### Action item
When the string "Right" appears in a line of the records, show the whole line.

━━━ Task input ━━━

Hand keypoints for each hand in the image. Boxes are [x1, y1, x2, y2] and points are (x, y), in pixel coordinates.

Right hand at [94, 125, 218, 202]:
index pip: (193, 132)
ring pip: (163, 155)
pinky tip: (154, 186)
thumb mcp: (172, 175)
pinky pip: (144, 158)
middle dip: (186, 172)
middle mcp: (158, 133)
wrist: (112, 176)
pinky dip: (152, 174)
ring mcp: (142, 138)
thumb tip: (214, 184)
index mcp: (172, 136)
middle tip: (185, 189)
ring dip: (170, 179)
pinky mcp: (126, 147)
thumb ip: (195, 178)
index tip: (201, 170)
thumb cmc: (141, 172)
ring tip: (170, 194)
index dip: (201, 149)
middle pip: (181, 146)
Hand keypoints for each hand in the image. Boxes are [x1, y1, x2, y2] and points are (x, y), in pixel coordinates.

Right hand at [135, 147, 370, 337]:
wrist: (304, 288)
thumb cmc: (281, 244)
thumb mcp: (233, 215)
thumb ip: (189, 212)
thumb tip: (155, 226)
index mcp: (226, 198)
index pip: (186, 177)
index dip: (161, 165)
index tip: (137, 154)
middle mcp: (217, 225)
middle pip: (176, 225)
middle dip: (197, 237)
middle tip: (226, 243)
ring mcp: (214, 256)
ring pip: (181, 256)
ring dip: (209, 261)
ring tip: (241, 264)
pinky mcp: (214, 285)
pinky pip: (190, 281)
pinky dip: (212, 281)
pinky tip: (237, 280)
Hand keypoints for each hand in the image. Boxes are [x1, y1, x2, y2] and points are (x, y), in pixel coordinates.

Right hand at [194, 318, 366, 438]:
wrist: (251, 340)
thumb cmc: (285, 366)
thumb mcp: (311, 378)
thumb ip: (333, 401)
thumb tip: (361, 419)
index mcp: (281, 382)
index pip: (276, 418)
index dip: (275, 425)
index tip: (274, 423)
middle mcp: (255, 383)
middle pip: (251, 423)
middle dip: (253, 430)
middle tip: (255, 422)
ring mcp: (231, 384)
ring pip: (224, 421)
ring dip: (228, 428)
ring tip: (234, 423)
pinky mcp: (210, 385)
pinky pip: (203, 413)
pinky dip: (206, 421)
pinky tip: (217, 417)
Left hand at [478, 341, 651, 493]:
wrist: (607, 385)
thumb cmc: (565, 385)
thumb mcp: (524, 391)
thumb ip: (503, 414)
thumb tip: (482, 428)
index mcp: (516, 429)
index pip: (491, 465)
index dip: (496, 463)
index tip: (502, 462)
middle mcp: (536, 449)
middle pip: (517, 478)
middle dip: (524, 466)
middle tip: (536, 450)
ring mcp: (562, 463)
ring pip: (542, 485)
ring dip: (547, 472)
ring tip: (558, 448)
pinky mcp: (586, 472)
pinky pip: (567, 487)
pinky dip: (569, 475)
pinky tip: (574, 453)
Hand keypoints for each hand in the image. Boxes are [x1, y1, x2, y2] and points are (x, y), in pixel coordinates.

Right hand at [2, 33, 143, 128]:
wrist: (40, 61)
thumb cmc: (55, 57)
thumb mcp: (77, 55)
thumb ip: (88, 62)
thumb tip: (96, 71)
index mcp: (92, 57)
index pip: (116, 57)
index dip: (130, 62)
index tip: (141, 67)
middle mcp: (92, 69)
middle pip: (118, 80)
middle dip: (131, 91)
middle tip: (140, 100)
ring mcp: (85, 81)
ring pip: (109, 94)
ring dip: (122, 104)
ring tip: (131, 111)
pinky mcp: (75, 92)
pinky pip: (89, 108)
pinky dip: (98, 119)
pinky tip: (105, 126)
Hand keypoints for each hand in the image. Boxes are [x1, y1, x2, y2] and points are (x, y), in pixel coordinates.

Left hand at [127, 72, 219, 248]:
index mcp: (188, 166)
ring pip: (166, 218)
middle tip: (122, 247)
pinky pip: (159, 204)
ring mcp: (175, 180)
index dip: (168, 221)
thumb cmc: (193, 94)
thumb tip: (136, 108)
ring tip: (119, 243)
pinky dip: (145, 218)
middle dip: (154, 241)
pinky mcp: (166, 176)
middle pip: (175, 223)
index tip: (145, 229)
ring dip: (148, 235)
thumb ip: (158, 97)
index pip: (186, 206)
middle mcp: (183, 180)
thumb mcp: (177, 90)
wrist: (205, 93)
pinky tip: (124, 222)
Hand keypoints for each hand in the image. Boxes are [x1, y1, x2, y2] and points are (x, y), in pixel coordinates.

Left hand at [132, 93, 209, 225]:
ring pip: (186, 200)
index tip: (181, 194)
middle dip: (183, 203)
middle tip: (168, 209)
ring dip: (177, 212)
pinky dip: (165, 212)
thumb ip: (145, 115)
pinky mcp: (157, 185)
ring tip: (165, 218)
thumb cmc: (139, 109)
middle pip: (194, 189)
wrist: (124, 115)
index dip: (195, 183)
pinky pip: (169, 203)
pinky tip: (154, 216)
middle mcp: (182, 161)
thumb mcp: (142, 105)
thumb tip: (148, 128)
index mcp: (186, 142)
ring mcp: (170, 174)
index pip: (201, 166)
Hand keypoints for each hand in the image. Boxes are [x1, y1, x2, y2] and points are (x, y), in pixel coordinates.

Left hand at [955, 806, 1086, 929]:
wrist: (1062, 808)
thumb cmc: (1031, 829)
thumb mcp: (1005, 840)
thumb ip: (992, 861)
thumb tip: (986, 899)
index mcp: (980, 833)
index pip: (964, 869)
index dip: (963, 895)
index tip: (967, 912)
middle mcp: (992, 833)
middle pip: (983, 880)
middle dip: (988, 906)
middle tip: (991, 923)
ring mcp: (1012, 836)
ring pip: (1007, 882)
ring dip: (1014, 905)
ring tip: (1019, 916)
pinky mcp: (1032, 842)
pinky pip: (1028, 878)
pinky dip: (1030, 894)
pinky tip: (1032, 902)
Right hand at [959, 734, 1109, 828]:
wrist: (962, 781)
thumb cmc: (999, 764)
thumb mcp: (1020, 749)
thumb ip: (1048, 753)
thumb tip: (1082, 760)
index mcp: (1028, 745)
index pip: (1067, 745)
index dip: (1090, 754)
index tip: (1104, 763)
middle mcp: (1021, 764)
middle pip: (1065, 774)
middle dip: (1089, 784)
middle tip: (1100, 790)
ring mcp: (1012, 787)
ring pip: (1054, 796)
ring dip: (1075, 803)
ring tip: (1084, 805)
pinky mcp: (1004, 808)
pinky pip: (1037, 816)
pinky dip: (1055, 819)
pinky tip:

━━━

### Expected output
Right hand at [94, 125, 218, 202]:
Right hand at [135, 147, 370, 337]:
Right hand at [194, 318, 366, 438]:
Right hand at [2, 33, 143, 128]:
Right hand at [959, 734, 1109, 828]:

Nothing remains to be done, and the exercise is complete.